- Requirement -
Output the passage of the Girl Child lunch text between "Until the next" and "with each other.", inclusive, copied word for word.

- Extracted text -
--------------------------------
The girls would have stayed all day and all night if we had let them. It took time to convince them that it was time to go home. They said a million good-byes to each other. They were each given 8 packets of porridge and another mask to add to their gifts of sanitary wear and self- painted t-shirts. ‘I look like I’m coming from work and taking goodies for the family!’ One girl shouted with pride as she modelled down the driveway. ‘Expensive shopping at that!’ Said another.

There was no doubt the day had been made for these girls. We are so grateful for donations of masks, chicken, rice, porridge and funds that enabled us to make the day a success! We are grateful for mentors who give their time week in and week out to sow into these precious girls. We are grateful for our amazing interns who just get going with stuff when it is needed. We are grateful for staff and we are grateful for those who lead us all so well!

Until the next lunch….

The main purpose of our Girl Child lunches is to bring the mentees from different schools together, give them a treat and celebrate what has been learnt and achieved during the course of the term. Asked what the heart behind the Girl Child lunches was, the author of the programme Mrs Laura Albertyn says:

“The Girl Mentorship Lunches are an opportunity for all the groups of girls from different schools to come together and celebrate what they are learning.  Time to mix with different girls, facing similar challenges on a smililar journey.  It is also a wonderful opportunity for the Mentors to lead together and mix with each other.
--------------------------------
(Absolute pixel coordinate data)
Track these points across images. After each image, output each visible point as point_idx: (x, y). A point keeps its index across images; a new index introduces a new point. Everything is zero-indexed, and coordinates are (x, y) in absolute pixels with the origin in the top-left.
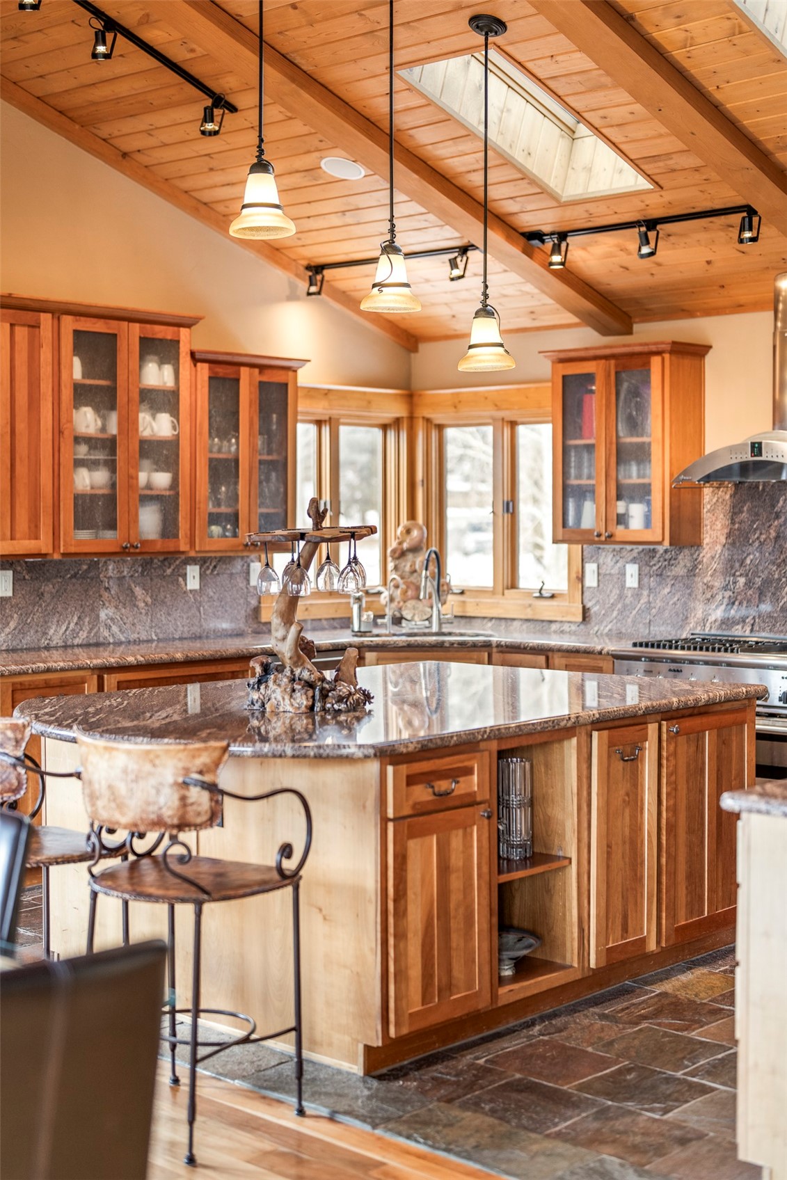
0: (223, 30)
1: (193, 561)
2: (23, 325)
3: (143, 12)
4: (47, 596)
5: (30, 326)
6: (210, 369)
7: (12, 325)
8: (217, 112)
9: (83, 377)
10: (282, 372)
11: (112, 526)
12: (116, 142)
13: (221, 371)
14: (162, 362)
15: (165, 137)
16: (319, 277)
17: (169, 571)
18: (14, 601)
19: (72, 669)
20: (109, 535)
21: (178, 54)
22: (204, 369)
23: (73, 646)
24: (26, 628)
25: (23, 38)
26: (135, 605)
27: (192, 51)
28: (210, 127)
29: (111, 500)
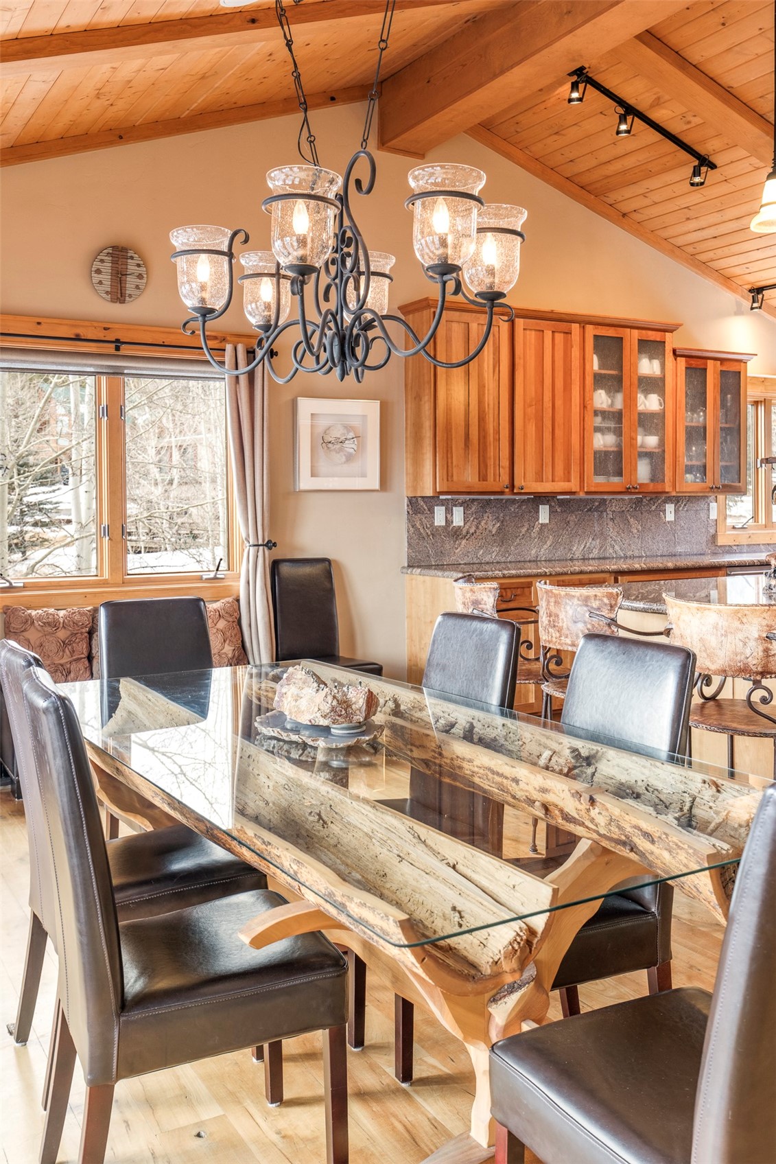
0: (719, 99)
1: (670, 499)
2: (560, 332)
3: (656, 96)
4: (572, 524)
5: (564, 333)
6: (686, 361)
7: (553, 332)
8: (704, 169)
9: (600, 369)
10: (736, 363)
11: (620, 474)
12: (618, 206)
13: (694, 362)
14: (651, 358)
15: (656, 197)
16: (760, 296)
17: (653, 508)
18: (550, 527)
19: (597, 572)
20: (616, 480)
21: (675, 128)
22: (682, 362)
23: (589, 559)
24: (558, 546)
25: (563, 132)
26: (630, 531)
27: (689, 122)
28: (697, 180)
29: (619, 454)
--------------------------------
- Written answer -
Until the next lunch….

The main purpose of our Girl Child lunches is to bring the mentees from different schools together, give them a treat and celebrate what has been learnt and achieved during the course of the term. Asked what the heart behind the Girl Child lunches was, the author of the programme Mrs Laura Albertyn says:

“The Girl Mentorship Lunches are an opportunity for all the groups of girls from different schools to come together and celebrate what they are learning.  Time to mix with different girls, facing similar challenges on a smililar journey.  It is also a wonderful opportunity for the Mentors to lead together and mix with each other.